Il faut dire qu’une Tosca bénéficiant de trois stars mondiales en bonne forme peut être une des expériences les plus électrisantes que puisse vivre un spectateur. Angela Gheorghiu, aussi curieux que cela puisse paraître car elle a incarné le rôle sur de nombreuses scènes mondiales depuis des années, lègue au DVD sa première incarnation live, le film de Benoît Jacquot relevant d’un autre type d’exercice. Vocalement, la captation intervient un peu tard (le bas medium disparaît souvent) et le jeu sur scène de la soprano roumaine est souvent caricatural. Angela joue à Floria, avec ses robes, ses diadèmes, ses coiffures, ses minauderies. Mais toutes les deux sont des stars ! Et ce qui pourrait être ridicule et insupportable par une autre, ou dans un autre rôle, devient ici une pierre de l’édifice, très premier degré. Et Angela Gheorghiu reste une des plus grandes artistes lyriques de notre temps.

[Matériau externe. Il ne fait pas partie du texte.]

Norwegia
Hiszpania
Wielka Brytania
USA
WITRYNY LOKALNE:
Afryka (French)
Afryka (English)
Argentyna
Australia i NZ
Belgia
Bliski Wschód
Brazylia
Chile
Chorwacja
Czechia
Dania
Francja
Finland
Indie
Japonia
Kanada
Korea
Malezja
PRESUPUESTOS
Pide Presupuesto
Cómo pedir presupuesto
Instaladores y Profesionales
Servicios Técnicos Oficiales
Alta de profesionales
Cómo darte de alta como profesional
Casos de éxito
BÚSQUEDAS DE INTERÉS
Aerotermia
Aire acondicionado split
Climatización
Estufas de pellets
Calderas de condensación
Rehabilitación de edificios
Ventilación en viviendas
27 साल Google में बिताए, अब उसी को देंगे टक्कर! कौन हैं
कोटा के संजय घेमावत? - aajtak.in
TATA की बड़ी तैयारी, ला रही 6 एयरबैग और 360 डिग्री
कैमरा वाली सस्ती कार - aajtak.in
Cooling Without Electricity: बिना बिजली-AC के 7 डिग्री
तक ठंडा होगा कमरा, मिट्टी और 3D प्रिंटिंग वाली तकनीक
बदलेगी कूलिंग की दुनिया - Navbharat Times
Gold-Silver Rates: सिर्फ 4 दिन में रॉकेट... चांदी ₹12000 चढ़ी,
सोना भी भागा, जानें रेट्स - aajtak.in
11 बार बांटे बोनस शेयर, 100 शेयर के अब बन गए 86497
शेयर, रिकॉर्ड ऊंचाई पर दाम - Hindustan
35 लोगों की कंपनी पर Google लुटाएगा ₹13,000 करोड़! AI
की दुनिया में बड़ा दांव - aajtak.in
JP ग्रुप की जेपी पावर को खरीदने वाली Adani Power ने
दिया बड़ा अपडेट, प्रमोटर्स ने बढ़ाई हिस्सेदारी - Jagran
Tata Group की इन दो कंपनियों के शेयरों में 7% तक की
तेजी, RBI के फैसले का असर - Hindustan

Son amant est au diapason. Jonas Kaufmann n’a certes pas trouvé en Cavaradossi son rôle idéal, pour de nombreuses raisons que Sylvain Fort rappelait pertinemment en chroniquant un DVD zurichois. Par rapport à certains enregistrements de la fin des années 2000, le ténor semble même avoir perdu en souplesse et ses piani et autres demi-teintes, quoique sublimes techniquement, ne sont pas loin d’être par trop systématiques. Au début du III, la direction de Pappano se montre gentiment complice, du reste, avec des tempi alanguis. La prestation vocale reste de très haut niveau, avec un La dièse sur « Vittoria » glorieux. Scéniquement, Kaufmann paraît laissé à lui-même. Dommage.

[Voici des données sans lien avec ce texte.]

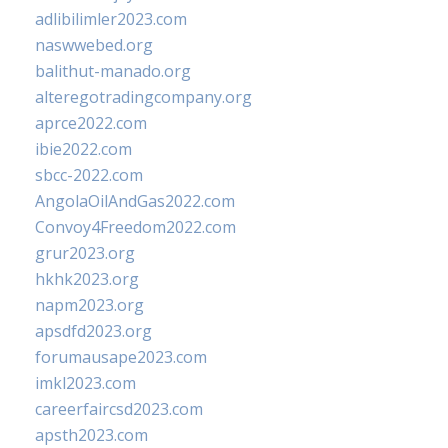
adlibilimler2023.com
naswwebed.org
balithut-manado.org
alteregotradingcompany.org
aprce2022.com
ibie2022.com
sbcc-2022.com
AngolaOilAndGas2022.com
Convoy4Freedom2022.com
grur2023.org
hkhk2023.org
napm2023.org
apsdfd2023.org
forumausape2023.com
imkl2023.com
careerfaircsd2023.com
apsth2023.com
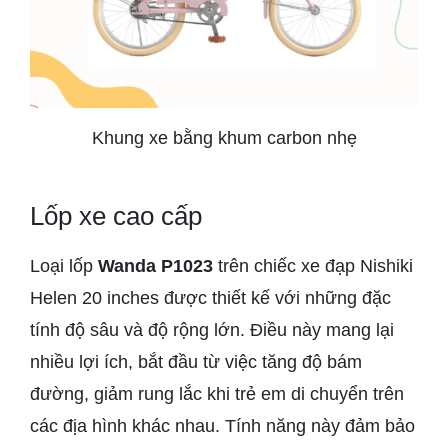
Khung xe bằng khum carbon nhẹ
Lốp xe cao cấp
Loại lốp
Wanda P1023
trên chiếc xe đạp Nishiki
Helen 20 inches được thiết kế với những đặc
tính độ sâu và độ rộng lớn. Điều này mang lại
nhiều lợi ích, bắt đầu từ việc tăng độ bám
đường, giảm rung lắc khi trẻ em di chuyển trên
các địa hình khác nhau. Tính năng này đảm bảo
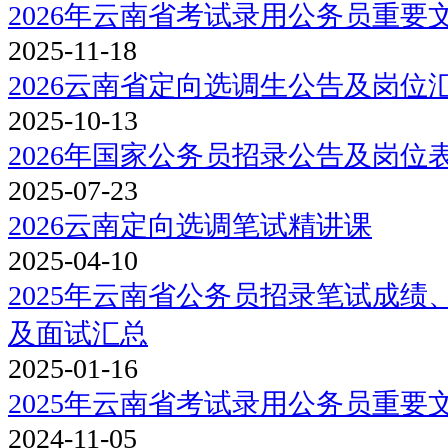
2026年云南省考试录用公务员重要
2025-11-18
2026云南省定向选调生公告及岗位
2025-10-13
2026年国家公务员招录公告及岗位
2025-07-23
2026云南定向选调笔试精讲课
2025-04-10
2025年云南省公务员招录笔试成
及面试汇总
2025-01-16
2025年云南省考试录用公务员重要
2024-11-05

Mais le triomphateur de la soirée, au DVD comme à la scène, est le Scarpia de Bryn Terfel. Physiquement repoussant – les gros plans sur la barbe, la sueur et les replis du visage adipeux accentuent ce sentiment -, il incarne la brutalité à l’état pur et son personnage est habité. Il faut dire que l’acteur est une bête de scène, qui se coulait déjà parfaitement dans une production moderne signée Nicolas Lenhoff en 1998 à Amsterdam. Sa prestation n’appelle aucune réserve, même si, après quatorze ans de Scarpia sur scène, le matériau vocal n’est plus ce qu’il était, en particulier dans l’aigu. Mais Scarpia n’est pas un baryton clair et le rôle, quoique tendu, convient bien au solide Gallois.

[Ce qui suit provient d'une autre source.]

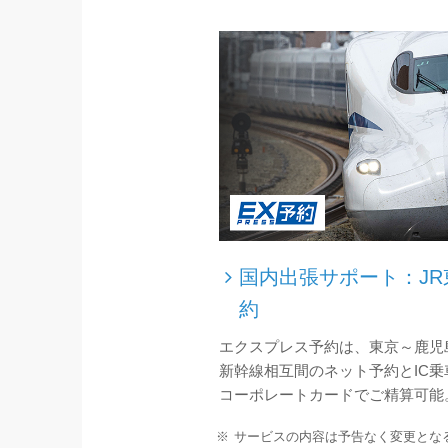
国内出張サポート：J
約
エクスプレス予約は、東京～鹿児
新幹線相互間のネット予約とIC乗車
コーポレートカードでご精算可能
サービスの内容は予告なく変更とな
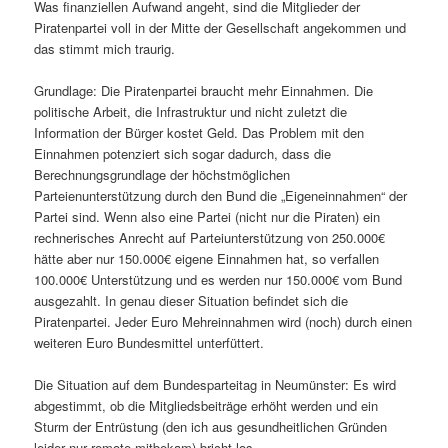
Was finanziellen Aufwand angeht, sind die Mitglieder der
Piratenpartei voll in der Mitte der Gesellschaft angekommen und
das stimmt mich traurig.
Grundlage: Die Piratenpartei braucht mehr Einnahmen. Die
politische Arbeit, die Infrastruktur und nicht zuletzt die
Information der Bürger kostet Geld. Das Problem mit den
Einnahmen potenziert sich sogar dadurch, dass die
Berechnungsgrundlage der höchstmöglichen
Parteienunterstützung durch den Bund die „Eigeneinnahmen“ der
Partei sind. Wenn also eine Partei (nicht nur die Piraten) ein
rechnerisches Anrecht auf Parteiunterstützung von 250.000€
hätte aber nur 150.000€ eigene Einnahmen hat, so verfallen
100.000€ Unterstützung und es werden nur 150.000€ vom Bund
ausgezahlt. In genau dieser Situation befindet sich die
Piratenpartei. Jeder Euro Mehreinnahmen wird (noch) durch einen
weiteren Euro Bundesmittel unterfüttert.
Die Situation auf dem Bundesparteitag in Neumünster: Es wird
abgestimmt, ob die Mitgliedsbeiträge erhöht werden und ein
Sturm der Entrüstung (den ich aus gesundheitlichen Gründen
leider nur remote mitbekam) bricht los.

A côté de ce trio, la direction d’Antonio Pappano déçoit. Le chef italien n’apporte pas autre chose qu’une lecture classique, au service des chanteurs. D’un artiste de ce niveau, on attendait mieux. Les comprimarii n’appellent pas de critique ou de louange particulière, la prononciation de l’italien laissant ici et là à désirer.

Ce DVD vient au final se placer très haut dans la vidéographie du chef d’œuvre de Puccini. Pendant deux heures (le bonus ne compte guère sauf, pour sourire, lorsqu’on surprend Terfel en train d’envoyer des SMS pendant que la Gheorghiu et Kaufmann répètent…), on est scotché sur son fauteuil par la performance des rôles principaux auxquels la production de 2006 sert d’écrin. Si, on l’a dit, la direction d’acteurs ne brille pas (les poses affectées de la soprano ; les airs excédés du ténor face au sacristain ; le coup de tête du baryton !), les décors jouent efficacement leur rôle dans la montée de l’angoisse, tout au long des trois actes : Sant’Andrea della Valle écrase le spectateur, glissé au bas d’une crypte étroite à l’entrée de laquelle Cavaradossi et Angelotti s’affaire ; le bureau de Scarpia au Farnèse est dans un désordre discret qui marque les temps troublés; quant au toit du Château Saint-Ange, il est surmonté d’une sorte de nuage menaçant. Tout cela est du travail soigné, à recommander vivement.